Introduction: GRASSP Version 1.0 is a clinical impairment measure designed specifically to assess the upper limb after traumatic cervical spinal cord injury (SCI). The GRASSP consists of 5 subtest scores that characterize the upper limb; it captures subtle changes in neurological impairment during the acute, sub‐acute, and chronic phases of recovery. Psychometric properties of reliability validity, responsiveness and minimally detectable difference are established.
The remaining psychometric property to be established is Minimally Clinical Important Difference (MCID), which is required to establish use in efficacy and interventional studies. The objectives of this study were to: 1) Establish the MCID values for the GRASSP and 2) To summarize how the GRASSP can be applied in clinical / interventional trials as a tool to define effectiveness of new therapies.
Methods: A prospective longitudinal study including 53 individuals with acute traumatic cervical SCI was conducted as a multi‐centre study. Serial testing consisted of GRASSP, International Standards for Neurological Classification for Spinal Cord Injury (ISNCSCI) and a patient questionnaire designed to acquire the patients perception of change over time were administered 0 to 10 days, 1, 3, 6, and 12 months post injury. Analysis: Using a validated anchor‐based approach patients rated their status as same, better and much better related to the specific domains of the GRASSP, the mean change in GRASSP scores was calculated for these groups.

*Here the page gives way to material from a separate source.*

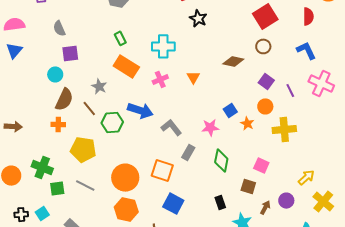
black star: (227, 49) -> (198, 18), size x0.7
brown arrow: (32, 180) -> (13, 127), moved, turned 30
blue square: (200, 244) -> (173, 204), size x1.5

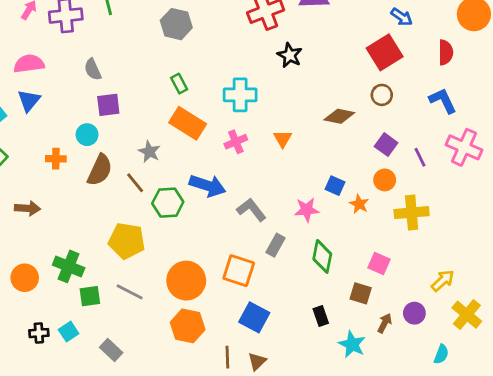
blue square: (230, 110) -> (335, 186), turned -32
orange cross: (58, 125) -> (56, 159), moved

Results: 53 individuals sustaining a traumatic cervical SCI with NLI ranging from C2 to T1 (AIS A = 11, B = 5, C = 16, D = 23) at baseline. MCID and minimally important different (MID) values for the group of individuals perceiving their upper limb impairment to be much better are presented in Table 1. Three calculations were done, anchor‐based, standard deviation and standard error of measure.

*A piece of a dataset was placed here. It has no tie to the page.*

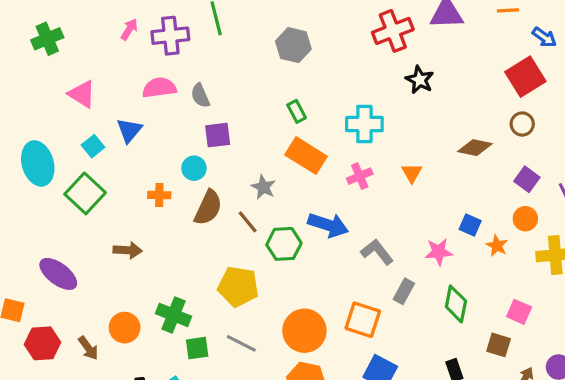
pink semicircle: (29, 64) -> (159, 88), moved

Conclusion: MCID of the GRASSP has been established and can be a useful measure to establish efficacy of interventions as well as meaningfulness of the change as it relates to the patient. Although, MCID remains to be an elusive psychometric property, the benefit of an available value / s contributes to the investigators understanding of the treatment effect. We recommend application of these MCID values for group‐level analysis when conducting research and interpreting data examining groups of patients as opposed to assessing individual patients. These MCID values may provide a basis for sample size calculations for future investigation using the GRASSP.